--- Exercise details ---
Output a faithful copy of the entries, every picture removed.

(Collected data entries)
^^^^
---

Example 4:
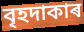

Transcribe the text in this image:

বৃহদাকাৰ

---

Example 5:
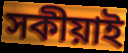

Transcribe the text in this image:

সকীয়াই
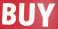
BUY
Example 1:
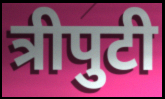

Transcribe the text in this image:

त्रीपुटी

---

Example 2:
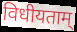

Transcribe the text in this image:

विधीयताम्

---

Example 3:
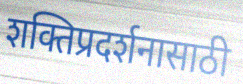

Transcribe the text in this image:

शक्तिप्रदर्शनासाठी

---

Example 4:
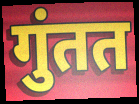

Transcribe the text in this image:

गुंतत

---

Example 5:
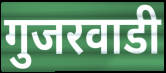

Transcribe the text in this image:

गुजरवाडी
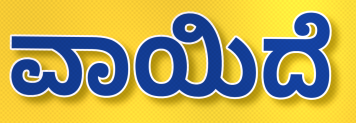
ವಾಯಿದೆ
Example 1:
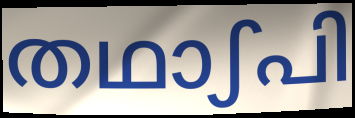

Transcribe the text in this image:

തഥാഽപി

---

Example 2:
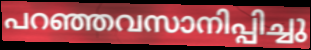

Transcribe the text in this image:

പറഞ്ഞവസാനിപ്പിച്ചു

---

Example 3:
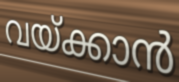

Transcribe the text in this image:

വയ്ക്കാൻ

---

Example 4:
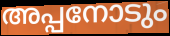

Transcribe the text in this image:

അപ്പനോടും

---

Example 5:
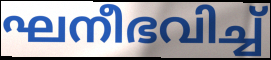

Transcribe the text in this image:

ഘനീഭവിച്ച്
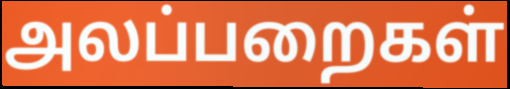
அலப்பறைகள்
^^^^
--- Written answer ---
---

Example 4:

Transcribe the text in this image:

বৃহদাকাৰ

---

Example 5:

Transcribe the text in this image:

সকীয়াই
BUY
Example 1:

Transcribe the text in this image:

त्रीपुटी

---

Example 2:

Transcribe the text in this image:

विधीयताम्

---

Example 3:

Transcribe the text in this image:

शक्तिप्रदर्शनासाठी

---

Example 4:

Transcribe the text in this image:

गुंतत

---

Example 5:

Transcribe the text in this image:

गुजरवाडी
ವಾಯಿದೆ
Example 1:

Transcribe the text in this image:

തഥാഽപി

---

Example 2:

Transcribe the text in this image:

പറഞ്ഞവസാനിപ്പിച്ചു

---

Example 3:

Transcribe the text in this image:

വയ്ക്കാൻ

---

Example 4:

Transcribe the text in this image:

അപ്പനോടും

---

Example 5:

Transcribe the text in this image:

ഘനീഭവിച്ച്
அலப்பறைகள்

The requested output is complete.